Neil traded up his iPhone 8 Plus to the iPhone X, and he wants to know if Wi-Fi calling is a good idea. Should he turn it on? Leo says that the cell carriers would like him to use it if they support it. It doesn't use their towers, eliminating congestion, and they can still charge him for usage. Would it be of any benefit to Neil? Leo says not really. Quality will vary and if he has a poor connection, that could be an issue.
Jacob was traveling to Austria with an unlocked iPhone X on T-Mobile, but the SIM card he bought there for it didn't work. Phones can be locked to a carrier, but Jacob is saying it's not carrier locked. At least it wasn't when he bought it. It turned out that T-Mobile locked it after the fact. Leo says the FCC used to enforce this, and the phone companies would have to unlock phones after a reasonable time period. This all started when the phones were subsidized by the companies. Since Jacob paid for the phone in full, the companies shouldn't be locking it. There's no justification for it.
Chris wants to get an Apple Watch Series 3 and the iPhone X. He's heard rumors, however, that Apple is slowing down production, and he's wondering if he should avoid those products. Leo says to consider the source. For instance, Ming-Chi Quo is primarily an analyst and his job is more to decide if it's worth buying Apple stock over buying the iPhone. So far, there's been no confirmation of sales having softened due to supply. If anything, it's been quite the opposite, especially with the Apple Watch. Analysts and rumor guys are wrong more often than they are right.

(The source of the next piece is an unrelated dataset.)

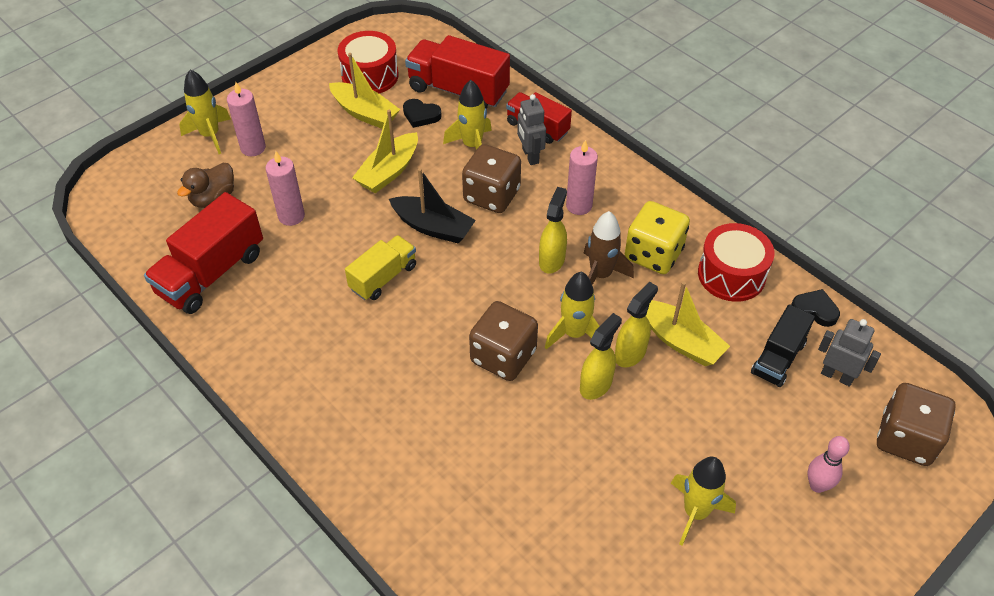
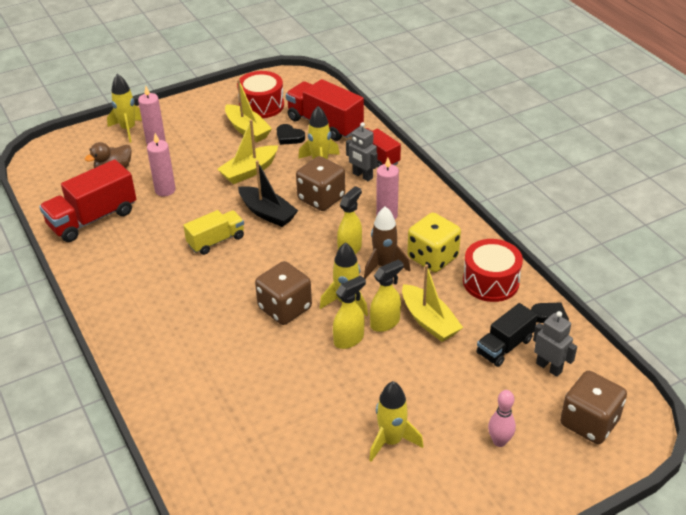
camera: 15 degrees right, 10 degrees down
grey robot [517,94,546,165] -> grey robot turned 45 degrees counterclockwise [346,122,378,181]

Mike got an iPhone X on T-Mobile from the Apple Store. He took it to T-Mobile to activate it, but found out that T-Mobile won't insure it. Leo says that's because Mike bought it from Apple, not T-Mobile. So Apple Care applies. Leo tends to self-insure because extended warranties are profit centers for the seller. But the iPhone X is very expensive to repair or replace. So he does make an exception with Apple Care, but he'll want to get Apple Care Plus. If he breaks it once, it's probably going to pay for itself.
The holidays are a time where product releases and tech news slow down. This gives technology reporters a chance to look back over the year and come up with winners and losers. This is also when reviews really get into the nitty-gritty of what works and what doesn't. Looking at candidates for Phone of the Year, Leo says that there's plenty of contenders.
Olga and her husband are blind, and she wants to know how the accessibility is for the Mellow Cooker with her iPhone. Will it tell her what to do when she links the two together? Leo says the Mellow has no controls, so it would be controlled with an app. The app will walk them through it. They can just flash the Wi-Fi info from the phone, and then they'll be able to control it from the app.
Devin bought an iPhone 8 Plus, but now he wants the iPhone X. Leo says that's what we call "iPhone envy." And it's what Apple wants him to have. The iPhone X is the best iPhone made, but the differences are minimal. The camera will give him equally good pictures. It has the same processor, same memory, and same storage. All he would get is a taller screen and no Touch ID (Face ID instead). He also would get an OLED screen, rather than an LCD. But if he's only had that iPhone 8 Plus for a week or two, there's a good chance that he could return it to get the iPhone X if he wants.
Mark ordered an iPhone X from Apple and he's worried about the order. He ordered an AT&T model, but his wife moving to Verizon. Can he swap it through the Apple store? Leo says that's probable. He'll definitely want to do that since the phones are locked to the carrier. The Verizon model would work with AT&T, but not the other way around. That's because Verizon's phone is unlocked, but have different radios in each. Leo suggests not even opening the box. He should just take the phone to the Apple Store and swap it out.
Howard just got an iPhone X and he had to restore his iPhone 4 data to it. Leo says the fastest way to do that is to plug it into iTunes, back it up, and then restore to his new phone. It should take about 5 to 10 minutes. But his problem is that his network is wired and he can't get updates because it's Wi-Fi only. Is that true? Leo says not really. He can connect to iTunes, download the updates, and install them.
One week with the iPhone X and Leo says he's still digging' it. But he's still smarting over the price because he thinks the iPhone X is the phone that everyone should have moving forward. But that cost is staggering. Things he really likes is the Clips app that allows you to put yourself into different scenes, which maps the world around you and sticks you into augmented reality with amazing speed.